Yeah, but unfortunately the weird way ELF does symbol lookup means that you really have to be distributing all the libraries yourself :-/. ELF has a global namespace, which is all the symbols in the main executable, and local namespaces, which are created for each dlopen’ed extension module. But, unlike every other namespace system, symbol lookup checks the global namespace first, and then local namespace. So if you want to avoid namespace collisions and segfaults when loading extension modules, you need to minimize how much stuff is linked into the main executable. (That’s why you have problems with PyQt – statically linking tkinter to libX11 would be fine on its own; it’s making tkinter a built-in module that breaks things.)
Of course none of this is a problem for pyoxidizer users who are making standalone binaries, and don’t need to worry about users trying to install random wheels they found lying on the sidewalk!
The nice thing about re-using the manylinux infra is that it’s composed of like 90% scar tissue for this kind of stupid esoteric issue. It also handles the libcrypt issue, e.g.
Yeah, I already ran into this:
Posy’s PEP 517 frontend has a gross hack to work around it for now, but hopefully it should be pretty easy to fix on the setuptools side.
Dealing with that is enough to get at least simple extension modules to build, but I 100% believe you that there are other issues lurking :-). Any chance you have a list?
PyPy works around the _sysconfig_data problem in its portable builds, so this is not insurmountable. I don’t want to derail this thread with the details, feel free to open an issue on the relevant repo and tag me ( mattip ) if help is needed.
Bit of a tangent, but I bring it back to relevance below: this notion of an excessively long import path causing problems also comes from the pre-3.3 import machinery, which didn’t cache the import directory listings, so the performance of each import was linear in the number of path entries, with the per-entry overhead being multiple failing stat calls.
The caching reduced the per-import overhead enormously, and the introduction of scandir made it faster to populate the cache in the first place.
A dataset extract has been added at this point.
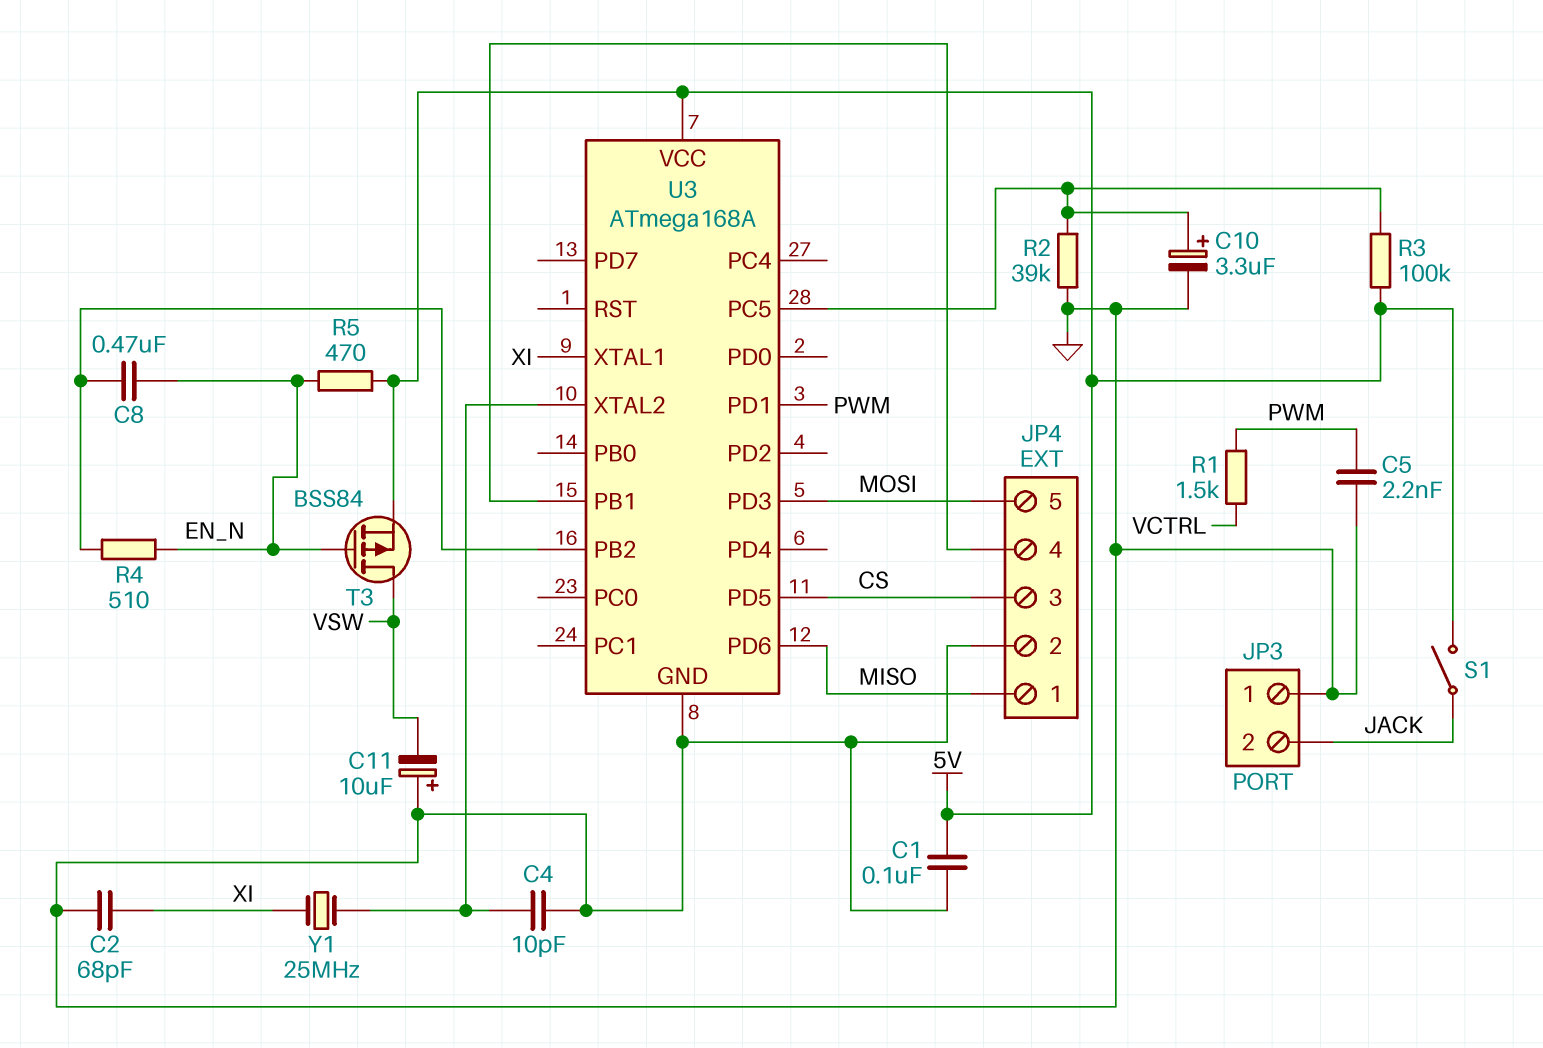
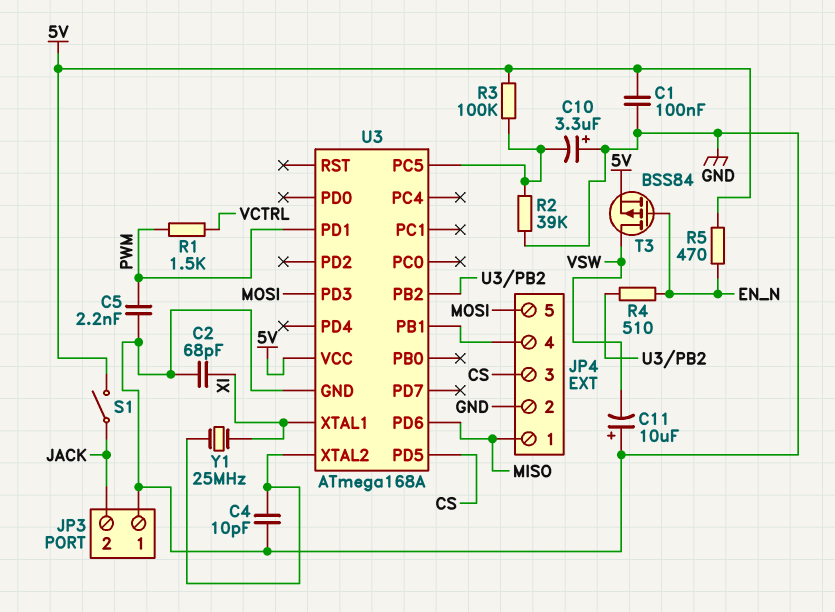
C8: 470nF (EN_N, U3/PB2) -> none
C10: 3.3uF (plus U3/PC5, minus GND) -> 3.3uF (plus GND, minus U3/PC5)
The part of this history that is still relevant: even with the old import scheme, it wasn’t really local path entries that caused massive problems (even on spinning HDDs). It was NFS mounted drives where each stat call incurred network latency. Even with the modern caching, lots of network accesses can really slow down the process of populating the caches.
I think it’s fine to deem that a “later” problem though - flattening a posy environment into something more easily shared via a network mount wouldn’t be particularly hard to implement, after all.
Hate to disappoint, but importlib still uses listdir, and when I tried it scandir didn’t actually make any improvement (unsurprising on Linux, bit surprising on Windows, but it checked out).
Still, an importer that knows it’s dealing with a big set of paths could optimise in ways that the default does not. So it’s a perfectly good “later” problem.